Verdi’s Don Carlo is a great opera because its characters and their predicaments are so realistically presented, with deep psychological insight provided in the way Verdi applies his music and in the music that he applies. Having seen the great Visconti staging at Covent Garden in the 1960s and the Luc Bondy production in the 1990s, which came to the Garden from the Châtelet in Paris, and having also seen Caballe and Corelli in the main roles at the Met in 1972 – all with casts that would be hard to match these days – I have to admit that I thought that Grange Park Opera was slackly conducted by Gianluca Marciano, and disappointing both as a theatre spectacle and as a musical experience. The chorus was minuscule – in a way that was much more destructive of the seriousness of the experience than the limited number of pilgrims in Longborough’s Tannhäuser. The centre of this opera is the burning of heretics. It’s a scene about which Verdi wants one to have very mixed feelings. There are all sorts of ambiguities throughout this subtle extraordinary work.

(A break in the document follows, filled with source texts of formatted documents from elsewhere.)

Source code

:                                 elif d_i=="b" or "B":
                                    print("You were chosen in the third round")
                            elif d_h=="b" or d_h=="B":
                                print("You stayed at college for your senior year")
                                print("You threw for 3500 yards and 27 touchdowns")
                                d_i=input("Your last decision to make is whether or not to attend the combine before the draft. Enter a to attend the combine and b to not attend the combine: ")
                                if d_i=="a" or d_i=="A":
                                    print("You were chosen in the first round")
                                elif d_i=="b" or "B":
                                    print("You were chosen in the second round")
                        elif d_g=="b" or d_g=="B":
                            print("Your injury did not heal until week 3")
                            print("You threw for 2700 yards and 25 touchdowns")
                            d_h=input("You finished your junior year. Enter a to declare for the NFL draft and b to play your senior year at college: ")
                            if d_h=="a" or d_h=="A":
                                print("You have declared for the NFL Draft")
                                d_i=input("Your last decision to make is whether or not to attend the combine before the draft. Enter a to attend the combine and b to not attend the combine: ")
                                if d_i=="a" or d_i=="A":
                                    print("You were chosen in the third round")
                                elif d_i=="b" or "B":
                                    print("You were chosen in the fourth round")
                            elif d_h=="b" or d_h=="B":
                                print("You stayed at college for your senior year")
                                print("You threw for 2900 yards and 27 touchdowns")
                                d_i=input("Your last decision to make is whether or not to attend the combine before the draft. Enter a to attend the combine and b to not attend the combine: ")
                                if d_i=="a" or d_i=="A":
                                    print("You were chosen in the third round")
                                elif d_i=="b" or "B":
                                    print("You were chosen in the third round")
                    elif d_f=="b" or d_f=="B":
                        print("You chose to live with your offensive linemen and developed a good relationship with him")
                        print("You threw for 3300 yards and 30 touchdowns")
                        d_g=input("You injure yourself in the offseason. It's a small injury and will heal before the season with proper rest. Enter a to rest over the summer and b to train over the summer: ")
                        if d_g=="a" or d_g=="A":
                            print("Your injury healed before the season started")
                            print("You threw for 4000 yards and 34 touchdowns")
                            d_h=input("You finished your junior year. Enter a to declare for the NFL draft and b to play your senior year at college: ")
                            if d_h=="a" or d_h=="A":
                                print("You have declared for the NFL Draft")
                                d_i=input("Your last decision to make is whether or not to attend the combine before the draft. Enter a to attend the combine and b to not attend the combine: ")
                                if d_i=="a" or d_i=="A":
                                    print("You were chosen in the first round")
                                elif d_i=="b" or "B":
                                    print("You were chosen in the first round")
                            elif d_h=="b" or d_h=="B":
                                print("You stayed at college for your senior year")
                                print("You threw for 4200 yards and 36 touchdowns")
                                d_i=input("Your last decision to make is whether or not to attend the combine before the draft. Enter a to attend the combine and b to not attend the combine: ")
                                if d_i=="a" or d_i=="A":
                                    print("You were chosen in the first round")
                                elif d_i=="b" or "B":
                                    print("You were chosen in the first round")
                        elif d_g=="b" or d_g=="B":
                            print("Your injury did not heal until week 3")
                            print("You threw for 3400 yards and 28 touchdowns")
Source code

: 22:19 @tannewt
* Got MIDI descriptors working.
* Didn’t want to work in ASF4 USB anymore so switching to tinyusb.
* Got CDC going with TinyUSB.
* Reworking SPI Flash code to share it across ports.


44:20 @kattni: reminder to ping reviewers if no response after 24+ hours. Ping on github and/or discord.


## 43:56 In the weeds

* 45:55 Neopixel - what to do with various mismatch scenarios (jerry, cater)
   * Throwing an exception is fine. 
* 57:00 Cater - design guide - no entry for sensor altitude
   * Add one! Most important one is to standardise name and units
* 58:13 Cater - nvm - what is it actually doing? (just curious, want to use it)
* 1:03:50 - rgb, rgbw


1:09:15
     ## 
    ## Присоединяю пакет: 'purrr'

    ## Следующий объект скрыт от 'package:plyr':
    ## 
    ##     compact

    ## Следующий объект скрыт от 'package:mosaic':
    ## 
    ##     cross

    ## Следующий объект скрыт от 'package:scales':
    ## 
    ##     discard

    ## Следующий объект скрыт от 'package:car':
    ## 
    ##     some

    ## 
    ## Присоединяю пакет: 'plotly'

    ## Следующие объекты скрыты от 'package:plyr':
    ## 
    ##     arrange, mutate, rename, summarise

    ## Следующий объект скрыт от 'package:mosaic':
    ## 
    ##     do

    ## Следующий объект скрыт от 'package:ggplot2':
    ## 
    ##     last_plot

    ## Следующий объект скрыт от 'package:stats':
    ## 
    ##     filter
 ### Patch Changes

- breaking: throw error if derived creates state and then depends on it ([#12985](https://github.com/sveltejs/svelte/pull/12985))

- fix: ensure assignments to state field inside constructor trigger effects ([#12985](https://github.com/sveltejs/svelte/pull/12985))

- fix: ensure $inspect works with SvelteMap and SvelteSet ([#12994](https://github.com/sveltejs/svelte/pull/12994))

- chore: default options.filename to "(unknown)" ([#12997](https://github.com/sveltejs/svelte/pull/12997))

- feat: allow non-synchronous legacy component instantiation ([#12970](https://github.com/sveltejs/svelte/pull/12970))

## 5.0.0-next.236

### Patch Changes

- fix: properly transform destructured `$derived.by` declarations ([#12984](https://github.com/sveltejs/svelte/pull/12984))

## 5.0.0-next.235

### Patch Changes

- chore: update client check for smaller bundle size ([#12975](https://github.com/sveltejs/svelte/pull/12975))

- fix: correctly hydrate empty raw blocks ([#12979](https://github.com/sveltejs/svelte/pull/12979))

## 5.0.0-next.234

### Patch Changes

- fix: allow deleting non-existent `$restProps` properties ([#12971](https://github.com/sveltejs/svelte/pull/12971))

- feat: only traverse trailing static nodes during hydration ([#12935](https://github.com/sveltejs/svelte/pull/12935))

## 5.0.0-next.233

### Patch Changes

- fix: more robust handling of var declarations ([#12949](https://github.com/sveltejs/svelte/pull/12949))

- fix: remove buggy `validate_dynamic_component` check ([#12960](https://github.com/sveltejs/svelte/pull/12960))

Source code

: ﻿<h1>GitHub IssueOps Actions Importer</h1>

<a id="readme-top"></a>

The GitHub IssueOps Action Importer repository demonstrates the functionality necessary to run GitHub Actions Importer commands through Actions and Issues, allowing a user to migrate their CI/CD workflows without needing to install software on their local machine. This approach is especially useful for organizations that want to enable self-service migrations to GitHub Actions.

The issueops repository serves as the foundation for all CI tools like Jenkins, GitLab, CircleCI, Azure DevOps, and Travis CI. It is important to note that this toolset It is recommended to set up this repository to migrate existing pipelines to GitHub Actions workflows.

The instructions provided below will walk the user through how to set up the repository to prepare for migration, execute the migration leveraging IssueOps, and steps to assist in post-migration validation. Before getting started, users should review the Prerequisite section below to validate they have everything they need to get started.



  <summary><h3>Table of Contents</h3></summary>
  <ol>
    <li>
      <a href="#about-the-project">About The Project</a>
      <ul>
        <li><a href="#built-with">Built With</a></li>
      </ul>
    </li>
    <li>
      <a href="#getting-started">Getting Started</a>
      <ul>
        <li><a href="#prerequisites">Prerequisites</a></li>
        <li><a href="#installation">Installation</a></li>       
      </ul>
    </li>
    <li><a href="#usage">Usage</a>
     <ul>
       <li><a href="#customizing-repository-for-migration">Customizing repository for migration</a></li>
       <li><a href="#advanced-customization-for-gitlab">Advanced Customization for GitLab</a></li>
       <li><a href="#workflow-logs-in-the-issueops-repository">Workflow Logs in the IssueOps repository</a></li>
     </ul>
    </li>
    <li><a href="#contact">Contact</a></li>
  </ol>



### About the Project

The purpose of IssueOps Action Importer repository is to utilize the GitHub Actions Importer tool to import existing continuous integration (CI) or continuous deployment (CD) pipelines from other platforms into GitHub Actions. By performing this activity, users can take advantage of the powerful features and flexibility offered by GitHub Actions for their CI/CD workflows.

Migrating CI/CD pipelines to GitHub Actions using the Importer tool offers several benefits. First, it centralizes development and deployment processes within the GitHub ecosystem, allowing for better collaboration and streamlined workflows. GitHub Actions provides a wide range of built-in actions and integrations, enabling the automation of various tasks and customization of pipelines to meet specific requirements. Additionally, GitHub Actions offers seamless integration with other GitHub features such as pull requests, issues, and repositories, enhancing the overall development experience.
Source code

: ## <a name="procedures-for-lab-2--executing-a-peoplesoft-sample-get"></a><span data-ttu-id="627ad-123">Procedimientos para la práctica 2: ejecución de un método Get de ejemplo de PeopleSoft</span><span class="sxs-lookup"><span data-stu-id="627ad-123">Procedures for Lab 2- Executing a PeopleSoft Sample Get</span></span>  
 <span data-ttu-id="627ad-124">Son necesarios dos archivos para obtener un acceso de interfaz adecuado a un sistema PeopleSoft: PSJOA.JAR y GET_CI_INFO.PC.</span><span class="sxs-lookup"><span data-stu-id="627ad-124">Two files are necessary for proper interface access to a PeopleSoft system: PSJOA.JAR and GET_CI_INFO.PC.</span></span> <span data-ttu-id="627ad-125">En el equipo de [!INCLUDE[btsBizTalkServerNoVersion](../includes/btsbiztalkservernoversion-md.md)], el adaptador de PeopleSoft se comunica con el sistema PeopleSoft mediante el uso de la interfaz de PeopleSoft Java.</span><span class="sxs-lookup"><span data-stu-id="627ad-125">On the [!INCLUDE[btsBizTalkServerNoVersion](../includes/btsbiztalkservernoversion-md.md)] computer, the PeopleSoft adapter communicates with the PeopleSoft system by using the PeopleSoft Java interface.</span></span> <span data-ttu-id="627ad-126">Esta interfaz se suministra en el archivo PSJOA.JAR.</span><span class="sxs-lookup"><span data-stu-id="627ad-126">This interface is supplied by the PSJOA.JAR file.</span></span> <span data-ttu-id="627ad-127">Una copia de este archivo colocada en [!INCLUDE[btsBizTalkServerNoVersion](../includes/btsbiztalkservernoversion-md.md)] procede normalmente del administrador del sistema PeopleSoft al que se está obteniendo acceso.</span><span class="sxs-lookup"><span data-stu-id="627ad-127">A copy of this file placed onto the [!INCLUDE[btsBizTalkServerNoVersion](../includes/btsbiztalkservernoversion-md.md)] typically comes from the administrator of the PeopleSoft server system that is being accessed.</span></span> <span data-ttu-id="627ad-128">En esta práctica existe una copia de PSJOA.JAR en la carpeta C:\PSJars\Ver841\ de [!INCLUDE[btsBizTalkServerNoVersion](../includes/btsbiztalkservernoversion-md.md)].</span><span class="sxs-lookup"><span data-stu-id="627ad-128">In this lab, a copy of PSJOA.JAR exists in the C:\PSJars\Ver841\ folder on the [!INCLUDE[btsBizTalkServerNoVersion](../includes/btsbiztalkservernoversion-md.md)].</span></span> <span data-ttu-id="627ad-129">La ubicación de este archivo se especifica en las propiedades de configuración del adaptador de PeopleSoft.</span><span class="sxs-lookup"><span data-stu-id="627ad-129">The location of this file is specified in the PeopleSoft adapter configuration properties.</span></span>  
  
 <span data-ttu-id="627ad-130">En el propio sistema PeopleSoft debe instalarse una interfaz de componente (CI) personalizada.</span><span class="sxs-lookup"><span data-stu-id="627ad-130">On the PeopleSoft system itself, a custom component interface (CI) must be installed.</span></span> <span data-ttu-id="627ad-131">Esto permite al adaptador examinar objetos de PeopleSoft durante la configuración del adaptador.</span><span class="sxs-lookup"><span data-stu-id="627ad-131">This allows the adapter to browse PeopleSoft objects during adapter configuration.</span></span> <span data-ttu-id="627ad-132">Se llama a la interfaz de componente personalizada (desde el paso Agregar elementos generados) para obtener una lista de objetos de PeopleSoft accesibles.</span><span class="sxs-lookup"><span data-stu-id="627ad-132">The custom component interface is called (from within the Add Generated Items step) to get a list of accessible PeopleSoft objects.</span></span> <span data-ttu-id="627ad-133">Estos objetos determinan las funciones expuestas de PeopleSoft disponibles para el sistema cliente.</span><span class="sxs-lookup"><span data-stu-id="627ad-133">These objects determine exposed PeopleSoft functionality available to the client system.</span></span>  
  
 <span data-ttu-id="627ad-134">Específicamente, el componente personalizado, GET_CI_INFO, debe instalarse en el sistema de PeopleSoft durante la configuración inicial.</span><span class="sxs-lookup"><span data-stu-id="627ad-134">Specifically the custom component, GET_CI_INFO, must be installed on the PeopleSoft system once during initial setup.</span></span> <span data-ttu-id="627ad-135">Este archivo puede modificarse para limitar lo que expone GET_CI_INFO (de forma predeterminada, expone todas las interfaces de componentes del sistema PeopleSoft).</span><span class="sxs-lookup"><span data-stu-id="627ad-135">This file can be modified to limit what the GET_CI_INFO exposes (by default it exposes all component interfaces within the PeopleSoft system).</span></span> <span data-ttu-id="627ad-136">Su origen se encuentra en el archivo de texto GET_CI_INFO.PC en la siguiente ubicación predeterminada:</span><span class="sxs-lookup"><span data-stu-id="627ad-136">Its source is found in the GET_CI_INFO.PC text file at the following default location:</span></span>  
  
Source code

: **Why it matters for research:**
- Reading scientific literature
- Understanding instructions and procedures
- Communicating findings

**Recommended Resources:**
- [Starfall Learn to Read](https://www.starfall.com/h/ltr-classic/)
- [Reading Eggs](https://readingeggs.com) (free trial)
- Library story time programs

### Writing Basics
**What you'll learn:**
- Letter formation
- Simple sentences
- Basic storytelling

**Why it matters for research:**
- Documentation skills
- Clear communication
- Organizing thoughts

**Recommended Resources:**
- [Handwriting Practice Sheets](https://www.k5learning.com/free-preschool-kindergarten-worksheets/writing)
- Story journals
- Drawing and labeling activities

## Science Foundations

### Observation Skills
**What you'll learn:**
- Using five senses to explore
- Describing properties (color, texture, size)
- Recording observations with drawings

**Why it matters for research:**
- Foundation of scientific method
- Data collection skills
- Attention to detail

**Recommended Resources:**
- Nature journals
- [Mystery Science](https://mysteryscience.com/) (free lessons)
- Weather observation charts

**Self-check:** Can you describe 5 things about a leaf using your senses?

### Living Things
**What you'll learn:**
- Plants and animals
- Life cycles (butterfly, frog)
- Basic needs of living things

The designs were make-do, however, and the production by Jo Davies within them was only workaday. Clive Bayley is a singer I have long admired and liked; but he did not have the vocal stature for Philip II. Alastair Miles is also a fine artist of long standing; but just as he lacked the quality and character for the goldsmith Pogner in Glyndebourne’s disappointing Meistersinger revival, so equally he was unable to terrify with his voice as the Grand Inquisitor. Stefano Secco was a properly equipped Italian tenor in the title role – but he was at no point able to act the role convincingly. Ruxandra Donose as the tricky immoral Princess Eboli made a good meal of her great final aria, ‘O don fatale’; but Virginia Tola’s upper register as Elisabeth de Valois was consistently disappointing. The only real excitement for me in the whole performance was the heroic and fascinating Posa of David Stout, a total newcomer. Here was an astonishingly promising vocal performance: a potential top star in the making. He is still unformed in various ways, but absolutely on the right track – and much more secure than Neal Cooper’s squeezed and too assertive unlyrical Tannhäuser.

Of course I love the work so much that I was content to enjoy it, even in such an unfulfilling account in most areas. But the prices paid by the punters at these two summer operas are considerable – getting on for the level of Covent Garden and Glyndebourne – and that ought to ensure casting of real quality. It does not, it seems – and Wasfi Kani’s artistic choices at Grange Park are no longer as interesting or adventurous as they used to be. Before Don Carlo we had a repeat of a speech that she loves to make, expressing her endless enthusiasm for the extremely rich on whose gifts and donations her new Theatre in the Woods at West Horsley Place in Surrey will of course depend. Such ventures could not depend on widows’ mites. But now that some CEOs are paid 2000 times more than the least well-off of those they employ in their concerns, and that earnings of many millions are almost routine for some, it is time to question whether yet another little dose of culture for the exceedingly rich is a really worthwhile objective. If only Wasfi Kani had wanted to make opera in a big city with many cheap seats for the poor as well as enough for the rich, like Victorian theatre used to be, it would have meant something important.